When the link between employee engagement, retention rates, and increased employee productivity was discovered, business leaders made increasing engagement levels a priority. After all, a highly engaged workforce leads to healthy bottom-line profits, which benefits the organization’s stakeholders. Though great strides have been made in understanding the layers and nuances of engagement, one area is often overlooked: the relationship between intrinsic motivation, extrinsic motivation and engagement levels.

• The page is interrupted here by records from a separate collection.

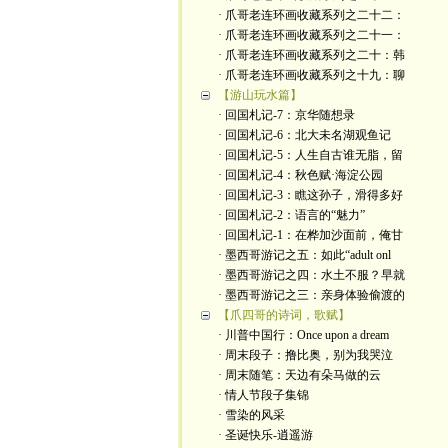
· 爪哥老连环画收藏系列之二十二：
· 爪哥老连环画收藏系列之二十一：
· 爪哥老连环画收藏系列之二十：韩
· 爪哥老连环画收藏系列之十九：聊
【游山玩水篇】
· 回国札记-7：京华随想录
· 回国札记-6：北大未名湖观鱼记
· 回国札记-5：人生自古谁无脂，留
· 回国札记-4：秋色赋·海淀公园
· 回国札记-3：瞧这孙子，滑得多好
· 回国札记-2：语言的“魅力”
· 回国札记-1：在桦加沙面前，俺甘
· 墨西哥游记之五：如此“adult onl
· 墨西哥游记之四：水土不服？早就
· 墨西哥游记之三：亲身体验偷渡的
【爪四哥的诗词，歌赋】
· 川普中国行：Once upon a dream
· 周末段子：撸比奥，别为我哭泣
· 周末随笔：天边有朵马做的云
· 情人节段子集锦
· 雪染的风采
· 圣诞快乐-逍遥游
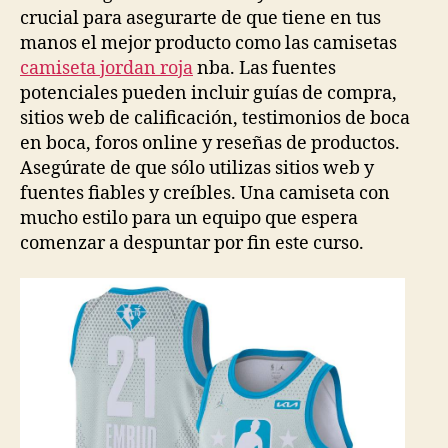
crucial para asegurarte de que tiene en tus
manos el mejor producto como las camisetas
camiseta jordan roja
nba. Las fuentes
potenciales pueden incluir guías de compra,
sitios web de calificación, testimonios de boca
en boca, foros online y reseñas de productos.
Asegúrate de que sólo utilizas sitios web y
fuentes fiables y creíbles. Una camiseta con
mucho estilo para un equipo que espera
comenzar a despuntar por fin este curso.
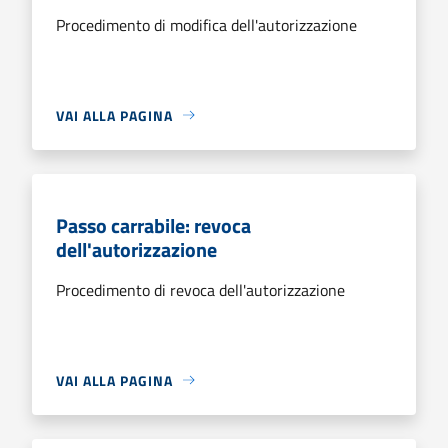
Procedimento di modifica dell'autorizzazione
VAI ALLA PAGINA
Passo carrabile: revoca
dell'autorizzazione
Procedimento di revoca dell'autorizzazione
VAI ALLA PAGINA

A Closer Look at Motivation
New research published in the Journal of Industrial and Organizational Psychology examines the relationship between motivation and engagement closely, with unexpected results. While many companies understand the importance of employee engagement and have devoted significant resources to engagement programs, they may not be getting the best possible return on that investment. The study shows that the strongest predictor of engagement is internal motivation. However, the most common methods of engaging employees rely on external motivation.
Motivation differs from engagement in a critical way. While engagement levels measure whether employees have a connection to the company, motivation examines why the connections are — or are not — present.
Internal motivation is the extent to which employees commit extra effort based on their own levels of personal drive. They usually pursue achievement and success for two reasons: because they are passionate about the work, and/or they feel intense pride and satisfaction when they do their job well.
External motivation is the extent to which employees put in extra effort due to outside influences. External motivators can be rewards or punishment. For example, employees might work harder to earn an incentive check or to avoid the consequences of disappointing a manager.
While businesses may be able to boost engagement levels temporarily by creating new and interesting external motivators, the progress is not sustainable long-term. The only way to sustain high engagement levels is through investing in programs that spark internal motivation and increase employee productivity.
Why Programs Based on External Motivation Don’t Work
Though the carrot-and-stick method of management has been a tradition for generations, reward and punishment is just a short-term solution for most workers. It isn’t possible to provide rewards for every task that is done well. When good performance is closely linked with rewards, extrinsically motivated employees won’t take on extra responsibility unless they can see a payoff. This dramatically limits discretionary effort — a strong indicator of engagement levels.
Fear of negative consequences won’t sustain long-term engagement either. While employees might work harder in the short term to avoid punishment, their engagement levels tend to be critically low. Burnout is all too common, and turnover is inevitable.
Investing in Effective Solutions for Increased Engagement
The most effective employee engagement strategies focus on encouraging intrinsic motivation. Programs are designed to spark employees’ passion and creativity, giving them the satisfaction of a job well-done. Some methods that are proven winners include the following:
- Building Relationships — Making connections with coworkers and managers creates an environment that naturally promotes intrinsic motivation and improves employee experience. When employees like and respect their colleagues, they are glad to go above and beyond, because they feel good about supporting members of the team through a job well-done.
- End-to-End Responsibility — Though specialization has advocates among efficiency experts, it is hard for employees to be passionate about doing the same task over and over again each day. Instead, give them start-to-finish responsibility for clients, projects or products, so they feel a sense of ownership and pride in the finished result.
- Purpose — Understanding how each person’s work fits together to build a business can dramatically change employees’ perspectives. Instead of assuming their small contributions are just a drop in the bucket, staff members become passionate about their jobs when shown how their work is a critical factor in reaching company goals.
Changing the focus of engagement programs from external motivation to internal motivation can transform your organization. Instead of constantly chasing short-term gains in engagement and productivity, the company will benefit from strong, consistent, sustained engagement levels as well as improved employee communications.